Para o integrante do Movimento Nacional dos Catadores de Materiais Recicláveis (MNCR) Alex Cardoso, o principal problema está na terceirização da coleta de lixo em Porto Alegre. “Ela passa a não ser mais como um serviço público e a ser como um serviço explorado pelas empresas privadas. Ou seja, se acaba com o serviço do DMLU e se contrata uma empresa privada”, afirma.

Na opinião dele, essa mudança acarretada pela entrada de empresas privadas no setor, que acaba desmembrado o processo de recolhimento de lixo, com cada etapa sendo realizada por um ente diferente, também afasta a participação popular do debate acerca dos resíduos na Capital. “Antigamente, os resíduos eram como um bem, geravam renda, tinha todo um processo de inclusão social. O processo da economia solidária era amplamente discutido e fazia parte, inclusive, das discussões do próprio orçamento participativo, existindo um processo de participação popular que era muito ativo”, lembra Cardoso.

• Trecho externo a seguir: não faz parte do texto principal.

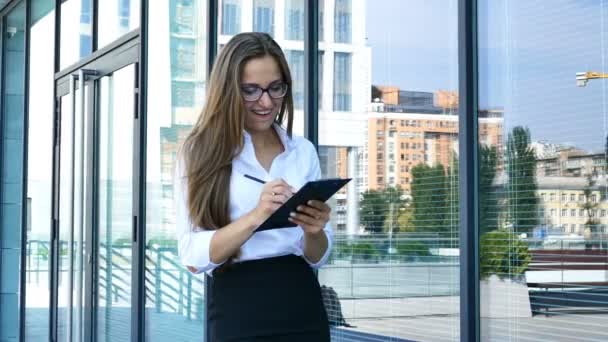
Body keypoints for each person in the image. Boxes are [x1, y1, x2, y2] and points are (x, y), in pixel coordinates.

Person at [175, 32, 332, 341]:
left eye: (276, 88)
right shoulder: (199, 153)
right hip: (238, 309)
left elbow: (319, 256)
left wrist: (313, 231)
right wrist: (256, 216)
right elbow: (192, 256)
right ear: (228, 91)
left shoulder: (303, 151)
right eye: (250, 90)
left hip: (302, 303)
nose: (266, 101)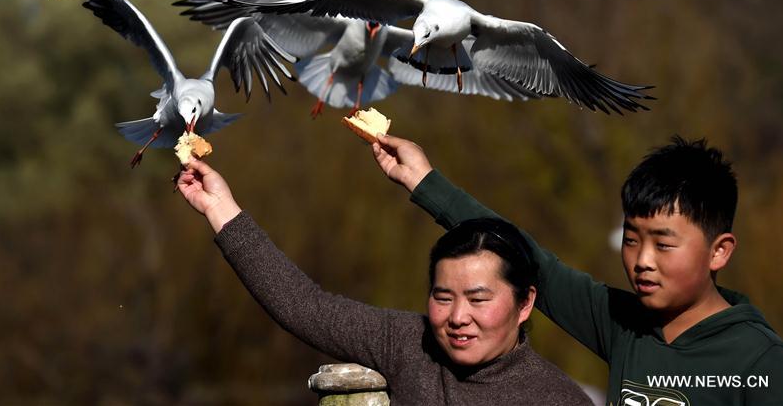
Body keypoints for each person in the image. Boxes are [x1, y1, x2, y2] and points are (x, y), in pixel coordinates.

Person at [370, 133, 783, 406]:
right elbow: (530, 259)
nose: (642, 259)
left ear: (719, 252)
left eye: (664, 244)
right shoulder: (624, 325)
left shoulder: (764, 362)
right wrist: (426, 183)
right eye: (631, 239)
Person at [176, 157, 593, 405]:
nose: (458, 317)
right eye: (443, 296)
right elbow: (303, 307)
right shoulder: (408, 343)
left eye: (478, 298)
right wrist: (219, 209)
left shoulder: (554, 397)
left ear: (525, 304)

Alex Cardoso integra o Movimento Nacional dos Catadores de Materiais Recicláveis (MNCR).  Foto: Luiza Castro/Sul21

Ele também acredita que, além da participação dos moradores, é importante que grandes geradores de resíduos, como shoppings, supermercados e, até mesmo, empresas que produzem determinados materiais, passem a integrar os debates a respeito dos problemas envolvendo o lixo em Porto Alegre, para que se pense também no que acontece com esses resíduos a partir do momento em que são produzidos. “Tem-se um pensamento apenas da logística de distribuição dos materiais, dos resíduos [recicláveis]. E para resolver esse problema tu teria que apertar as empresas. Nós temos que chamar os autores para debater, chamar, por exemplo, a Câmara de Dirigentes Lojistas (CDL), os grupos de catadores, os vereadores, as pessoas. É preciso discutir isso, porque esse é um problema social da cidade”, defende.

De acordo com o integrante do MNCR, além de todos os problemas, como as dificuldades enfrentadas pelas UTs, o modelo adotado por Porto Alegre para a gestão dos resíduos atualmente também acarreta sérios problemas ambientais, derivados de aspectos como a má separação pela sociedade até o uso de combustível para os serviços de coleta e transporte dos resíduos orgânicos e recicláveis. “A gente pega e coloca todo esse resíduo para circular, coloca eles em cima de caminhões e anda com eles arrastando pela cidade. Ainda pegamos os resíduos e transportamos para Minas do Leão, que fica a 100 km daqui. Também tem o fato de que os resíduos, antes mesmo de se tornarem resíduos, já são problemas, porque eles não são pensados para serem reciclados ou reutilizados, eles são pensados para a questão do comércio, para serem vendidos, por isso que se gera muita embalagem, porque é mais barato fazer um novo material do que reciclar um já existente”, explica.